Fitch Solutions, the primary distributor of Fitch Ratings content, on Friday kept its lower GDP growth forecast for the Philippines this year at 6.1 percent from 6.2 percent in 2018 as domestic and external headwinds are seen to impact the economy in the months ahead.
“We expect a further tightening of monetary conditions, the likelihood of a re-escalation of global trade tensions, and a deteriorating business environment to weigh on the Philippines’s economic growth momentum,” Fitch Solutions said a day after the release of the 2018 GDP report that showed the economy growing 6.2 percent last year, missing the official target range of 6.5 to 6.9 percent.
Fitch said the strong public investment drive would be insufficient to offset growing external headwinds and weak private investment.
“We at Fitch Solutions reiterate our view that the Philippine economy will struggle to reverse its weakening growth momentum over the coming quarters... ,” Fitch said.

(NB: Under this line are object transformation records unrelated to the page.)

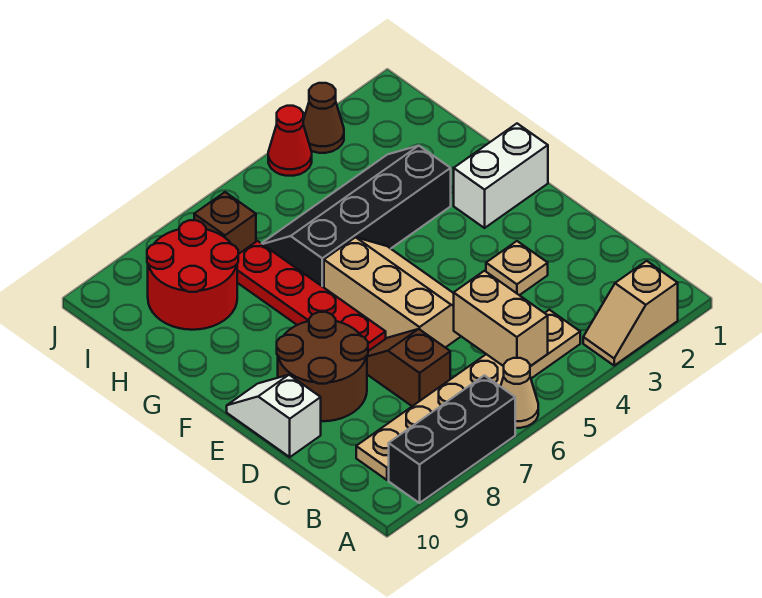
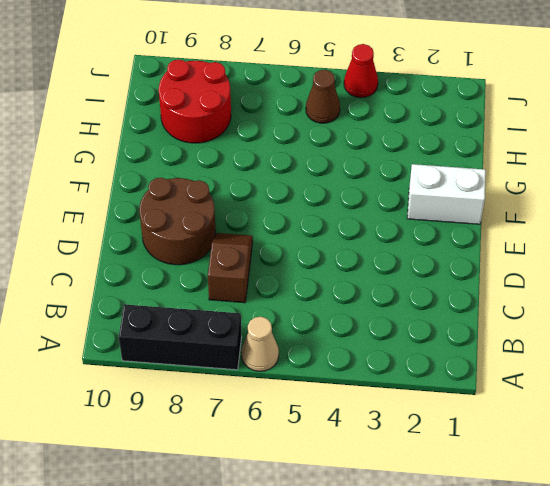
brown cone I5 level 1 -> brown cone J3 level 1
none -> tan slope A2:A3 level 1 top 2
none -> tan plate B4:B9 level 1
none -> tan plate D3 level 1

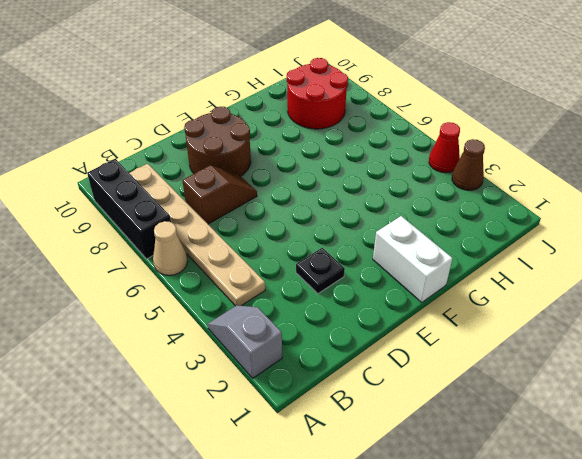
grey slope A2:A3 level 1 top 2 -> tan slope A2:A3 level 1 top 2
black plate D3 level 1 -> tan plate D3 level 1
none -> tan slope D5:F6 level 1 top 6
none -> white slope D10:E10 level 1 top D
none -> red plate E7:H7 level 1

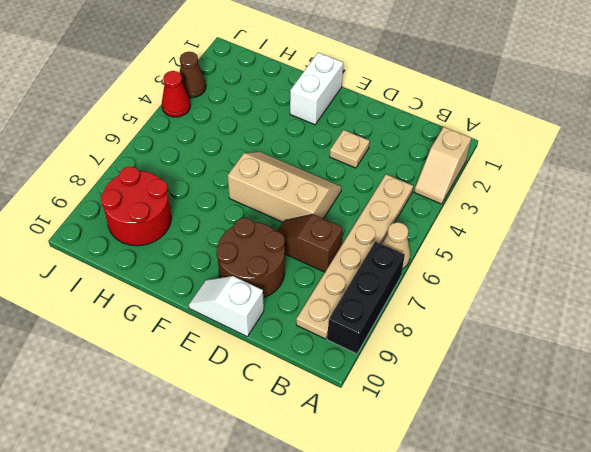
none -> red plate E7:H7 level 1
none -> black slope G3:H6 level 1 top G
none -> brown brick I7 level 1

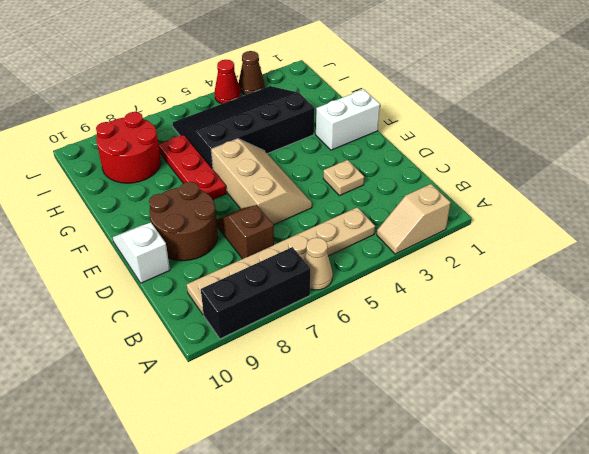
red plate F7:H7 level 1 -> red plate E7:H7 level 1
black slope G3:I6 level 1 top G -> black slope G3:H6 level 1 top G
none -> brown brick I7 level 1
none -> tan brick B5:C5 level 2

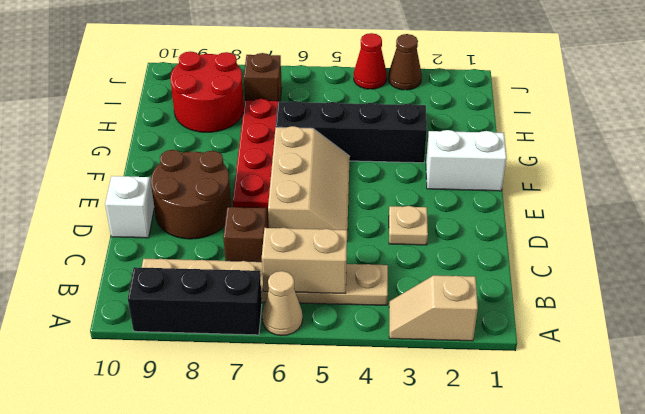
tan brick B5:B6 level 2 -> tan brick B5:C5 level 2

“... We expect overall growth to continue to be negatively impacted by headwinds to private consumption as domestic monetary conditions tighten further over the coming quarters, alongside global rising interest rates,” it said.
It cited the latest consumer expectations survey conducted by the Bangko Sentral ng Pilipinas in the fourth quarter of 2018, showing the leading consumer confidence index for the next three months (first quarter of 2019) dipping to -0.8 percent, and the next 12 months index declining to 10.7 percent.
Fitch further said that a re-escalation of trade tensions would not only disrupt global supply chains and investor confidence, but also weigh directly on China’s economic growth and hence export demand from the Philippines.
“Risks to our growth forecasts in the near-term are evenly balanced. On the upside, the Philippine government could ramp up government spending further and breach the non-statutory budget deficit limit of 3 percent of GDP to achieve its economic objectives,” it said.
On the downside, it said external and geopolitical risks remain pertinent. A significant deterioration in US-China trade tensions and a faster-than-expected rate hiking cycle in the US could trigger a flight to safety, weighing on investment further, it said.
Meanwhile, it said the maritime dispute between Manila and Beijing might damage economic cooperation between the two countries and “could see China pull out of infrastructure investments in the Philippines.”